#### Short task A
In the Barlaam and Josaphat text below, reproduce word for word the passage starting with "The legend became" and going on through "Serbian were produced.".
#### Short task B
Answer these questions from the Barlaam and Josaphat text below:
(i) Which king ordered a translation of the legend into Old Norse?
(ii) The name of the sorcerer Theodas is a corruption of what name?
(iii) In what city was the illustrated German version from around 1470 CE printed?

#### Source document
Although based on the narrative of the Life of Buddha, the content of the legend of Barlaam and Josaphat was reshaped and supplemented to make it suitable for the Christian believer. In the Christianized story, an astrologer predicts that the newly-born son of King Avennir (or Abenner) in India, Josaphat, will become a follower of the Christian religion. To prevent this, the king forbade his son to leave the royal palace. The young prince was brought up in ignorance of sickness, old age and death. However, he found out about the dangers to life during excursions from the palace when he met a leper and a blind man, a decrepit old man and finally a corpse. To this point the parallels between the Buddha narrative and the legend of Barlaam and Josaphat are obvious, although names have been corrupted: King Suddhodana became King Avennir, and Prince Siddhartha became Josaphat (for Bodhisattva). Then events in the legend of Barlaam and Josaphat take a different turn, and some figures are mixed up with others, like for example Buddha’s enemy Devadatta and Mara, the lord of desire.

04 Add MS 35111
A 12th-century Latin translation of Barlaam and Josaphat from the Greek version attributed to John of Damascus. The manuscript was owned by the Weissenau Abbey in Germany. British Library, Add MS 35111 f. 2 Noc

A German version continues that after learning about sickness, old age and death, Josaphat met the Christian hermit Barlaam who converted him. Josaphat’s father attempted to dislodge his son from his new faith. He threatened him and then he promised him half the kingdom, but without success. Then the king met the sorcerer Theodas – a corruption of the name Devadatta – who advised him to send Josaphat beautiful women to seduce him, in which they did not succeed. In the Buddha narrative this scene is related to Mara instead of Devadatta. Josaphat was also attacked by Theodas’ evil spirits which he fought off. Josaphat decided to renounce the world and to spend the rest of his life as an ascetic. In the wilderness of the desert he was attacked by wild beasts and demons. Finally he was re-united with the hermit Barlaam, and they passed away shortly after one another.

05 IB.5919 a
An illustrated German version of Barlaam and Josaphat, printed in Augsburg around 1470 CE. Shown here is an illustration of Josasphat’s encounter of a blind man and a leper, and the text narrates how his attendants explain the reality of human suffering to him. British Library, IB.5919 Noc

06 IB.5919 b
Illustration of Josaphat’s (or the Bodhisattva’s) renunciation of the world in a German printed version from Augsburg, c. 1470 CE. He takes his leave from Barachias (left), whom he made king, and then embarks on the path of an ascetic (right). British Library, IB.5919 Noc

The legend became particularly popular in Germany through the Austrian poet Rudolf von Ems’ poetic German version that was composed on the basis of a Latin version around 1230 CE. In Scandinavia a translation into Old Norse was ordered by King Haakon Haakonsøn in the 13th century, which was the basis of later translations into Norwegian and Swedish. From a Syriac version translations into Old Slavonic and then Russian and Serbian were produced.

#### Information supplied

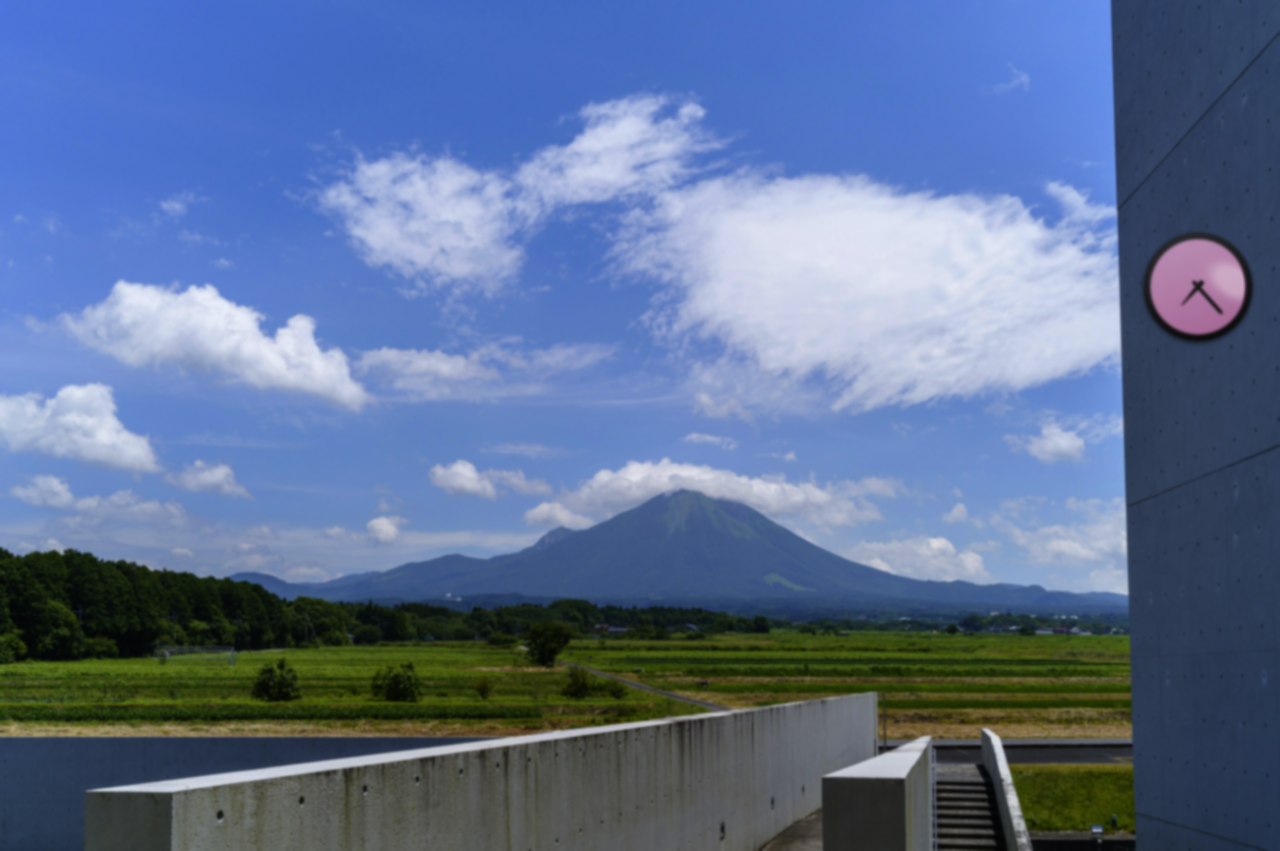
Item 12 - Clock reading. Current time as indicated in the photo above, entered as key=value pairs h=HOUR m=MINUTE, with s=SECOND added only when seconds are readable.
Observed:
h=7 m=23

#### Complete output A
The legend became particularly popular in Germany through the Austrian poet Rudolf von Ems’ poetic German version that was composed on the basis of a Latin version around 1230 CE. In Scandinavia a translation into Old Norse was ordered by King Haakon Haakonsøn in the 13th century, which was the basis of later translations into Norwegian and Swedish. From a Syriac version translations into Old Slavonic and then Russian and Serbian were produced.

#### Complete output B
(i) King Haakon Haakonsøn
(ii) Devadatta
(iii) Augsburg